Consider: How many SVD dimensions are actually needed? What's the minimum
calibration dataset? Can spline distributions be simplified?
---
## Theme: API Design
### OQ-03: Should the firewall support streaming/chunked input screening?
- **Origin**: [firewall.md](firewall.md)
- **Status**: open
- **Priority**: low
- **Resolution**: (pending)
- **Cross-references**: ADR-003
Some inputs arrive in chunks (streaming API responses, large documents). Should
the firewall support incremental screening as chunks arrive, or require the
full input before screening? Incremental screening could detect attacks earlier
but requires buffering and state management.

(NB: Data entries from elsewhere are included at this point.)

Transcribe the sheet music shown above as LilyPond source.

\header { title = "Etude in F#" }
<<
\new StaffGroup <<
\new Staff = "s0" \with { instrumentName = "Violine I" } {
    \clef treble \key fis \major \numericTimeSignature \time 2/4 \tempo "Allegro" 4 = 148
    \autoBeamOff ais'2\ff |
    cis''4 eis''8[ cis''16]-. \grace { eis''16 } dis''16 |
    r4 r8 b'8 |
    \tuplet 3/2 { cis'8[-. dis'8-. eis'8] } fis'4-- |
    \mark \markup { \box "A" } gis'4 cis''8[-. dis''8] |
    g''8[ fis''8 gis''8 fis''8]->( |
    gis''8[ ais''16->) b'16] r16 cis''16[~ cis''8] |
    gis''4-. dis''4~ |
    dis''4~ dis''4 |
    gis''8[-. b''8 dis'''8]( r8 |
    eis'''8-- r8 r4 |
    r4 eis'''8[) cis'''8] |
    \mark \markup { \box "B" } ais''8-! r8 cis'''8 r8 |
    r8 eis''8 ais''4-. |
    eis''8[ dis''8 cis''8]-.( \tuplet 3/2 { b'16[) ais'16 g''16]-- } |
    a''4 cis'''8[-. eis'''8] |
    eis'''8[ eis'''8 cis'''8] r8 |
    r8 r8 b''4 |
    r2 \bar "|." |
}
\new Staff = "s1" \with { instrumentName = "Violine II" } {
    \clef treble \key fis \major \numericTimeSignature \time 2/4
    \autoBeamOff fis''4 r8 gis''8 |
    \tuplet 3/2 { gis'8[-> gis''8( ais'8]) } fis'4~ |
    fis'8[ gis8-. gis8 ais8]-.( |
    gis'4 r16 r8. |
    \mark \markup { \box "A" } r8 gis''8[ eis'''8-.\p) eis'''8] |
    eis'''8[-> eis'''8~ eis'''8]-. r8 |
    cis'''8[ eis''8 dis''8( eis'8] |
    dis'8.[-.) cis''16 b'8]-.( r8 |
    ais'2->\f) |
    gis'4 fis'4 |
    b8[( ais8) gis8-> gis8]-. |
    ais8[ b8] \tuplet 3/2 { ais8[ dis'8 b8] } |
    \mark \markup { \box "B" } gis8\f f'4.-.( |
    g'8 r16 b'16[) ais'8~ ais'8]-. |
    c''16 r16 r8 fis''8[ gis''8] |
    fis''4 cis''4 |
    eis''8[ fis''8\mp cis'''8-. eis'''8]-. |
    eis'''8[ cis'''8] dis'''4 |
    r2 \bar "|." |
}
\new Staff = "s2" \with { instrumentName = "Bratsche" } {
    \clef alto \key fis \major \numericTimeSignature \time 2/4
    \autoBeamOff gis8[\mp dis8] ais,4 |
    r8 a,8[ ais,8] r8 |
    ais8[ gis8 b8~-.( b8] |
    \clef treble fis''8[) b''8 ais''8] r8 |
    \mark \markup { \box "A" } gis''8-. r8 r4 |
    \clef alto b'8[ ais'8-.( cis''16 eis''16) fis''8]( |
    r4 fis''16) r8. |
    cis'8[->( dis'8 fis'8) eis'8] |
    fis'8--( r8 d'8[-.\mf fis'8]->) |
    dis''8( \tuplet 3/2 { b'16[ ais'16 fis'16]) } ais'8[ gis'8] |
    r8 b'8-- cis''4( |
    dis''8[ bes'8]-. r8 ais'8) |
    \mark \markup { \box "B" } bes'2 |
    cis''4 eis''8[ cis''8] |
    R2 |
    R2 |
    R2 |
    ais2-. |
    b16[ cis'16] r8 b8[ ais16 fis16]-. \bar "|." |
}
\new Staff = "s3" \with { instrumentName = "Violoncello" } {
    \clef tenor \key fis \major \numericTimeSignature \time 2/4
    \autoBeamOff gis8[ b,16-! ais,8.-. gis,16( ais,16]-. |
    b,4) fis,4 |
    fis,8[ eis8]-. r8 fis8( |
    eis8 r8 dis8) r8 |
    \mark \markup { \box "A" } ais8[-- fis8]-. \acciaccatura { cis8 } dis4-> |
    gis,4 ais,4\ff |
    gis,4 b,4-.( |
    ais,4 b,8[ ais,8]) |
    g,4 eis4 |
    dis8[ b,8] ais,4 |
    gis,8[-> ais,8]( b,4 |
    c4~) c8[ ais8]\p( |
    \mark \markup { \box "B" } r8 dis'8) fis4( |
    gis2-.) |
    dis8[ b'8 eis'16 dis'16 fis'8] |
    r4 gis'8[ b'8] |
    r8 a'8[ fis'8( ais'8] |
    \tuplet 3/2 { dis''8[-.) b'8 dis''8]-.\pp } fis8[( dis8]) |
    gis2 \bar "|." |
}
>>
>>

This is low priority for Phase 1 but affects the internal API design.
---
### OQ-04: Should detection thresholds be per-model or globally configurable?
- **Origin**: [configuration.md](configuration.md), [codebook.md](codebook.md)
- **Status**: open
- **Priority**: medium
- **Resolution**: (pending)
- **Cross-references**: ADR-003, ADR-004
Different detector models may produce different score distributions. Thresholds
that work for SmolLM2-135M may not work for a different model. Should
thresholds be tied to the codebook (per-model) or set globally by the user?
Consider: Per-model defaults with user overrides? Codebook ships with
recommended thresholds that the user can adjust?
---
## Theme: Integration
### OQ-05: How should the firewall integrate with existing guardrail systems?
- **Origin**: [firewall.md](firewall.md), [overview.md](overview.md)
- **Status**: open
- **Priority**: medium
- **Resolution**: (pending)
- **Cross-references**: ADR-002
The behavioral firewall is complementary to text-surface defenses. Users may
want to run both Llama Guard (text classification) and alknet-firewall
(behavioral signals) in series. How should these be composed?
Consider: Integration adapters? A common interface? Callback hooks? Or is
composition the user's responsibility and we just provide a clean standalone API?
---
## Theme: Project Setup
### OQ-06: Should file-based configuration use TOML or YAML?
- **Origin**: [configuration.md](configuration.md)
- **Status**: open
- **Priority**: low
- **Resolution**: (pending)
- **Cross-references**: None
Phase 1 uses constructor-based configuration only. A future phase may add
file-based configuration for easier deployment. TOML is consistent with
Python packaging (pyproject.toml) and increasingly the standard for Python
config. YAML is more familiar in ops/ML contexts. Either works.
---
### OQ-07: Is a Rust port feasible given current ML framework maturity?
- **Origin**: [overview.md](overview.md), ADR-001
- **Status**: open
- **Priority**: low
- **Resolution**: (pending)
- **Cross-references**: ADR-001
A Rust port using burn/cubecl was attempted during the PoC phase and failed.
The ML framework ecosystem in Rust is not yet mature enough for this type
of work. This remains a speculative Phase 3 goal. Revisit when burn/cubecl
matures or alternative Rust ML frameworks emerge.